Feature: Services by ricklamers · Pull Request #224 · orchest/orchest

ricklamers · 2021-05-02T20:53:17Z

Description

This PR adds the idea of "services" to Orchest. A service can be any container that can run as part of a session, e.g. a streamlit app to be interacted with.

Example service JSON configuration:

{
  "services": {
    "streamlit": {
      "command": [],
      "env_variables": {
        "BASE_PATH": "$BASE_PATH_PREFIX_80",
        "MY_ENV": "123"
      },
      "env_variables_inherit": [
        "ABC"
      ],
      "image": "httpd:2.4", // or "environment@<uuid>"
      "name": "streamlit",
      "ports": [
        80
      ],
      "preserve_base_path": false,
      "binds": {
        "/project-dir": "/my-project-dir-path-in-image",
        "/data": "/my-data-path-in-image"
      },
      "scope": [
        "interactive",
        "noninteractive"
      ]
    }
  }
}

Todo

Cleaning up code
Adding section to the docs on services
Create a front-end for the services so that the user does not have to edit the raw JSON configuration for services

ricklamers · 2021-05-02T20:54:21Z

Todos:

BASE_PATH should be able to be referenced in all fields in the services JSON in the pipeline.
Handle environment variables in a way consistent with step env vars
Handle easy and reliable pointing to network addresses in pipeline code. Differentiate between user address and container address. (Traffic shouldn’t go out of the container network for pipeline code)

fruttasecca · 2021-05-03T08:33:18Z

Should the memory and jupyter server(s) be services? It would increase consistency and would make for a nice, self-documenting feature, since "services" in the pipeline settings would already be populated with some entries. I am aware there might be some technical difficulties into making both of them into services, but it's worth reasoning about.

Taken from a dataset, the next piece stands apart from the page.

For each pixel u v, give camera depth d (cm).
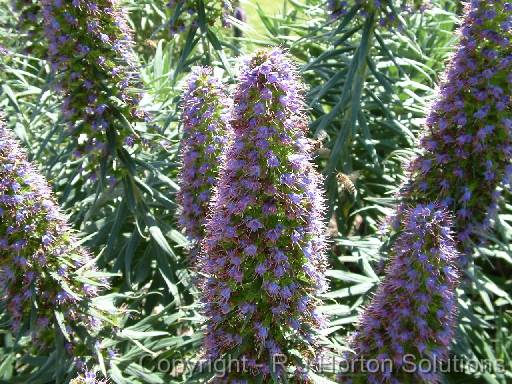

Handle environment variables in a way consistent with step env vars

Assuming those are to be secrets (non versioned) the naive solution would be to have services inherit the pipeline environment variables, but we run into the risk of collisions, secrets leaking into services that did not need them, etc. The way services are currently declared might be at odds with what we want to do. We could use a slightly higher level input form instead of having the user writing jsons in code mirror, and take care of what should go in the pipeline def json and what should be secret and written to the db behind the scenes.

…onment variable passing.

ricklamers · 2021-05-03T13:49:40Z

Environment variables are now passed, but only when explicitly requested:

[{
    name: "webserver",
    image: "httpd:2.4",
    environment_inherit: ["ENV_VAR_NAME"]
}]

ricklamers · 2021-05-03T13:53:17Z

Should the memory and jupyter server(s) be services? It would increase consistency and would make for a nice, self-documenting feature, since "services" in the pipeline settings would already be populated with some entries. I am aware there might be some technical difficulties into making both of them into services, but it's worth reasoning about.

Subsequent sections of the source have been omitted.